* [TASK INSTRUCTIONS]
Copy out again, unchanged, the listing below from the line that has "left elbow: (126, 531)" through the line that has "right shoulder: (244, 508)".

* [EXTRACTED RECORDS]
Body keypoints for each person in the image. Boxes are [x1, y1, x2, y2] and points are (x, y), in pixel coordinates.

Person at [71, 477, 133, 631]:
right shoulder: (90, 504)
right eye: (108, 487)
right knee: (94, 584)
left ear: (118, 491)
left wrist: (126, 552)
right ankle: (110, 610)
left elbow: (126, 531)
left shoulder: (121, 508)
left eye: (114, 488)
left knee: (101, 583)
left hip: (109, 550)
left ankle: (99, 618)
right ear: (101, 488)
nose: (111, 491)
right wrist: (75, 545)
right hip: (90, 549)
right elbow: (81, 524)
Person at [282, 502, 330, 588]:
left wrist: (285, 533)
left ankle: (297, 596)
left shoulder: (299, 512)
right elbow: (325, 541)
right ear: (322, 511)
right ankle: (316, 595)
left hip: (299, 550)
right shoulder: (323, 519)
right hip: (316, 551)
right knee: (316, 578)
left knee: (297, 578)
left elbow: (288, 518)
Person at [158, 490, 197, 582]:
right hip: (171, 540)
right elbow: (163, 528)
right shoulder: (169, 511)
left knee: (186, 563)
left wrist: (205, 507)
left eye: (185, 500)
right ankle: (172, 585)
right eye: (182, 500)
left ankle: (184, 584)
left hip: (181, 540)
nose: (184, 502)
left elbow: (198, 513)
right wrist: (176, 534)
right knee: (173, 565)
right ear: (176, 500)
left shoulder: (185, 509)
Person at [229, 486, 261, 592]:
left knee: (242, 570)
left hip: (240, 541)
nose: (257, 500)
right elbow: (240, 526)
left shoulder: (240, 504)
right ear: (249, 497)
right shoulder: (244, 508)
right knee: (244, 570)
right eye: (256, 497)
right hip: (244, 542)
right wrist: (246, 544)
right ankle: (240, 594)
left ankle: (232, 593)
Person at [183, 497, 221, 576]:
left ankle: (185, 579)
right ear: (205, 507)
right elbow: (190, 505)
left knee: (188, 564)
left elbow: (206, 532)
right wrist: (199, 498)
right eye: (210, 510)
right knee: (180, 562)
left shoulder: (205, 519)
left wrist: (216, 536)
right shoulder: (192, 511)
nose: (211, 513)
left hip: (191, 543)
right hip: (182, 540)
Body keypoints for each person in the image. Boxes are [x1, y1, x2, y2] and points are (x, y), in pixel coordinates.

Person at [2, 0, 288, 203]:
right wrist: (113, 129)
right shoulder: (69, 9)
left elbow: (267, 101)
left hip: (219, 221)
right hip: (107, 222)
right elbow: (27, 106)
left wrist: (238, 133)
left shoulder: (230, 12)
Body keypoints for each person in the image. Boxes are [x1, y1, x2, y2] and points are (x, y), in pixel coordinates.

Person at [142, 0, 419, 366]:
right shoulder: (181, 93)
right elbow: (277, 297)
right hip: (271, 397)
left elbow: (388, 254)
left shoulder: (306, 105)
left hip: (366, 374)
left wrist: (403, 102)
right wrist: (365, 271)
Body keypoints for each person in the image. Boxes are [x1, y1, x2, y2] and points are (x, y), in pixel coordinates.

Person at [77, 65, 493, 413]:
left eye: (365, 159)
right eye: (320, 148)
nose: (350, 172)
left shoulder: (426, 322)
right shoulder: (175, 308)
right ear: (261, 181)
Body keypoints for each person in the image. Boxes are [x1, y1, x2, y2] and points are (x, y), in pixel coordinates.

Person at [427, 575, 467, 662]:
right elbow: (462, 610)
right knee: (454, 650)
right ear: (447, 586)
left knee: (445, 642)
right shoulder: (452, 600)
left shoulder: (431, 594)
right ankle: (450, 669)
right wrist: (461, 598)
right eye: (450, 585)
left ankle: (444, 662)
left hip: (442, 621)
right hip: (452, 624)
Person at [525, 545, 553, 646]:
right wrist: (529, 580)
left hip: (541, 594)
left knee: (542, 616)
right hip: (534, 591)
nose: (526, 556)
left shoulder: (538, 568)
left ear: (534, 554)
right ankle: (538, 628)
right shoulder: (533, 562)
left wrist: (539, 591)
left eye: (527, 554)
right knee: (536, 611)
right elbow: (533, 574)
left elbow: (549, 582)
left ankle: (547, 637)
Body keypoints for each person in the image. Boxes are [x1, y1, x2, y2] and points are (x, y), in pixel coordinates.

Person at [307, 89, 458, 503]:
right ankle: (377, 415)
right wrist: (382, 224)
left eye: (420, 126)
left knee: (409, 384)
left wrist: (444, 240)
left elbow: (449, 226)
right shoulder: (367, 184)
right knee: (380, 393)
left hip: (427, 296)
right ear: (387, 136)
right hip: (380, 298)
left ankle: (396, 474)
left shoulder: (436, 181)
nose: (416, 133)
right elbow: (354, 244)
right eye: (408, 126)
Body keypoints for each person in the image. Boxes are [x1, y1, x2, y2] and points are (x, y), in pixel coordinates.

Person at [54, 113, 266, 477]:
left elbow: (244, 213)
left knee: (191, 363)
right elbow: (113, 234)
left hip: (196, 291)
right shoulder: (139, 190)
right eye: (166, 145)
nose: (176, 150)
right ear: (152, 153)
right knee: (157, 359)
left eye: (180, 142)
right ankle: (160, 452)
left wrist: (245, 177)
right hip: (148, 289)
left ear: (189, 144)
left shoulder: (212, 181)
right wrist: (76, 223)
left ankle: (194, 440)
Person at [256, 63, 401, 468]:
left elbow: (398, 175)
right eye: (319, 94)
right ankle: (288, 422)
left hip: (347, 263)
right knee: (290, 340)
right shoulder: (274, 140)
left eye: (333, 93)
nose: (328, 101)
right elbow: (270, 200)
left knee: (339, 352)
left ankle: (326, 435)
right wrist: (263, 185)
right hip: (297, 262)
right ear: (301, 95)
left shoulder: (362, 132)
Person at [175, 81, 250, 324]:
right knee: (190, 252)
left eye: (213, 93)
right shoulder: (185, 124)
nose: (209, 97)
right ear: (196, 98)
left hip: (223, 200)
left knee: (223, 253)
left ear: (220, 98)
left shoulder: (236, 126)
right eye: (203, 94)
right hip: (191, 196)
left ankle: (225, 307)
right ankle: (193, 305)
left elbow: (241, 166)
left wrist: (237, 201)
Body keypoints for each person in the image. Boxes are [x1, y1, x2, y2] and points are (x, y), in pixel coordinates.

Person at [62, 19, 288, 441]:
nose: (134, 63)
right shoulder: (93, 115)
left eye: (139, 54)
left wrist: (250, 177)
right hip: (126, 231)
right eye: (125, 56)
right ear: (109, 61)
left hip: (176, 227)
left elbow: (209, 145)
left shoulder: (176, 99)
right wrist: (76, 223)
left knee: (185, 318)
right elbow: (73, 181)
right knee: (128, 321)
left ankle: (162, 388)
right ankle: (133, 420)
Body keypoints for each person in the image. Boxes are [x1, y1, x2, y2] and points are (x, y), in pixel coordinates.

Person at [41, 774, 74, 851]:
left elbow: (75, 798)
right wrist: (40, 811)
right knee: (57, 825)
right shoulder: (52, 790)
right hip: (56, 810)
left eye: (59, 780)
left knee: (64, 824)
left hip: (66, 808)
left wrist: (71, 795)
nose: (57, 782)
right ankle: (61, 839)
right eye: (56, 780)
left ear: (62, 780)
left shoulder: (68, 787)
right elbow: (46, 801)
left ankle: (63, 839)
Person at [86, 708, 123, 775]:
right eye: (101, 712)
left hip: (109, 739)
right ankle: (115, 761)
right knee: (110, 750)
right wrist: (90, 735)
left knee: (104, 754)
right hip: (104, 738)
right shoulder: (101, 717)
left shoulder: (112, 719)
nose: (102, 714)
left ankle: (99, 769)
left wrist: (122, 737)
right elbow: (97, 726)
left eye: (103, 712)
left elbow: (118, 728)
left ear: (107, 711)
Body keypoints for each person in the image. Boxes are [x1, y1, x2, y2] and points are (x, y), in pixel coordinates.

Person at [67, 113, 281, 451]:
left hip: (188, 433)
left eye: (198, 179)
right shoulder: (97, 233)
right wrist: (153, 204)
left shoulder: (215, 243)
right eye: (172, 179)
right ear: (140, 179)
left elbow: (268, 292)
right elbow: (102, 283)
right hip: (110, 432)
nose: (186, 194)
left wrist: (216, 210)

* [EXERCISE OUTPUT]
left elbow: (126, 531)
left shoulder: (121, 508)
left eye: (114, 488)
left knee: (101, 583)
left hip: (109, 550)
left ankle: (99, 618)
right ear: (101, 488)
nose: (111, 491)
right wrist: (75, 545)
right hip: (90, 549)
right elbow: (81, 524)
Person at [282, 502, 330, 588]:
left wrist: (285, 533)
left ankle: (297, 596)
left shoulder: (299, 512)
right elbow: (325, 541)
right ear: (322, 511)
right ankle: (316, 595)
left hip: (299, 550)
right shoulder: (323, 519)
right hip: (316, 551)
right knee: (316, 578)
left knee: (297, 578)
left elbow: (288, 518)
Person at [158, 490, 197, 582]:
right hip: (171, 540)
right elbow: (163, 528)
right shoulder: (169, 511)
left knee: (186, 563)
left wrist: (205, 507)
left eye: (185, 500)
right ankle: (172, 585)
right eye: (182, 500)
left ankle: (184, 584)
left hip: (181, 540)
nose: (184, 502)
left elbow: (198, 513)
right wrist: (176, 534)
right knee: (173, 565)
right ear: (176, 500)
left shoulder: (185, 509)
Person at [229, 486, 261, 592]:
left knee: (242, 570)
left hip: (240, 541)
nose: (257, 500)
right elbow: (240, 526)
left shoulder: (240, 504)
right ear: (249, 497)
right shoulder: (244, 508)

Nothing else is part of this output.